À l’occasion de la Journée nationale d’hommage aux victimes du terrorisme, les réserves du futur Musée mémorial du c à Paris conservent déjà plusieurs pièces chargées d’une forte portée symbolique. Parmi elles figure l’ardoise du restaurant La Belle Équipe, criblée d’impacts de balles lors des Attentats du 13 novembre 2015.
Un projet muséal en construction
Sur ce tableau où apparaissent encore les prix de cocktails et la mention « heures heureuses », les marques laissées par les tirs rappellent brutalement l’attaque qui a frappé la terrasse de l’établissement et coûté la vie à de nombreuses personnes. Cet objet, chargé d’une mémoire douloureuse, symbolise l’irruption de la violence terroriste dans le quotidien.
Le futur musée mémorial doit s’installer dans l’ancienne caserne de pompiers de Lourcine , après l’abandon d’un premier projet envisagé à Suresnes. Le parcours permanent, qui devrait occuper près de 1 000 m² d’exposition, retracera près d’un demi-siècle d’histoire du terrorisme en France et des attaques ayant visé des ressortissants français à l’étranger. Un nouveau concours d’architecture et de scénographie doit être lancé prochainement afin de concevoir un espace à la fois pédagogique et commémoratif.

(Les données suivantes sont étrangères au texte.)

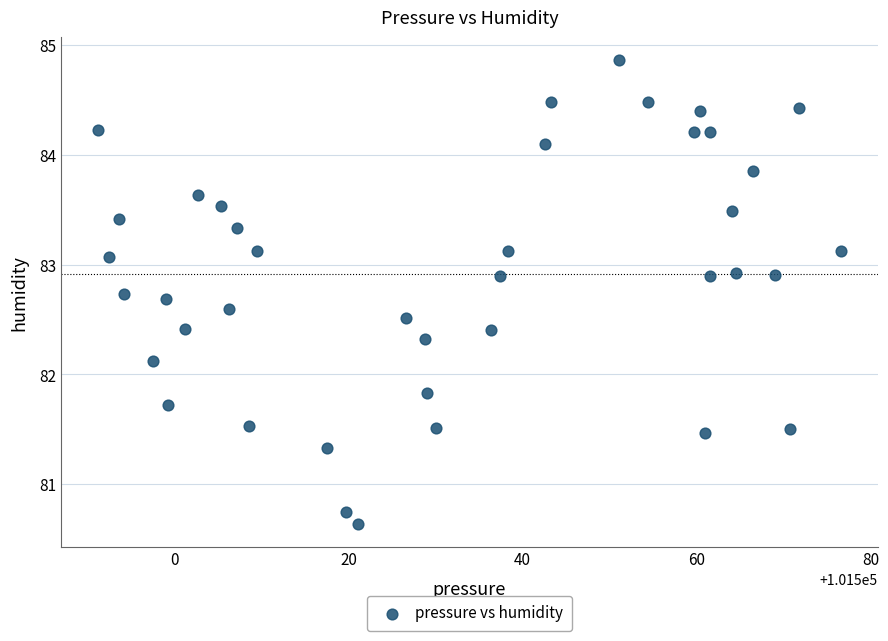

What Y value in the scatter plot is closest to 82?

82.1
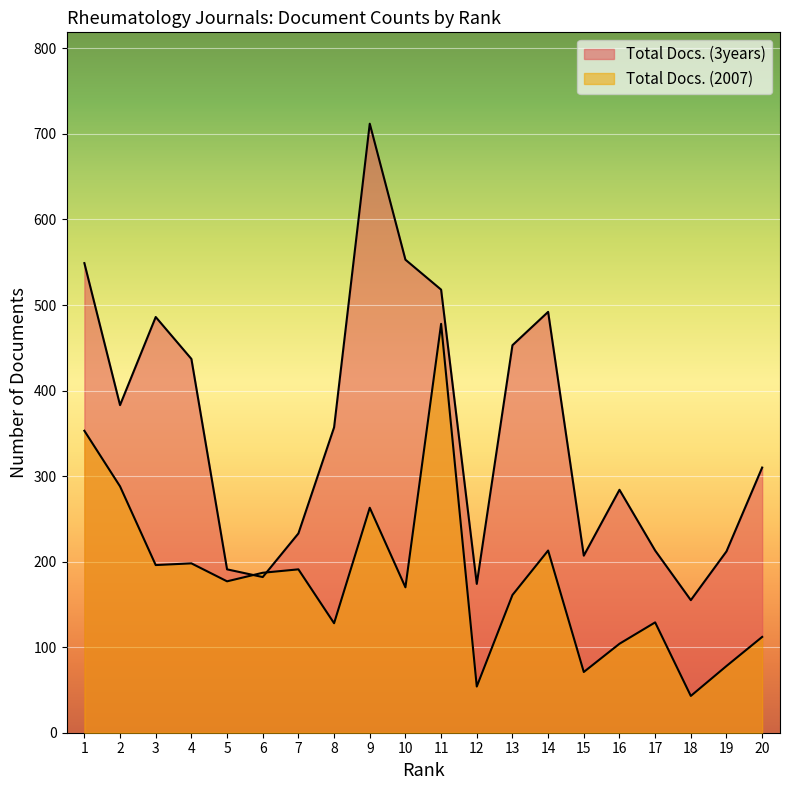

Which series has the largest range (max minus min)?

Total Docs. (3years)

Comprendre et transmettre la mémoire
Le projet repose sur trois axes majeurs : une approche historique retraçant l’évolution du terrorisme depuis les années 1970, un espace consacré à la parole et à l’expérience des victimes, ainsi qu’une réflexion sur la réaction de la société face à cette menace. À travers des objets, des témoignages et des archives, l’institution ambitionne de donner du sens aux souffrances endurées et de préserver la mémoire collective. L’ouverture au public du musée-mémorial est envisagée à l’horizon 2030.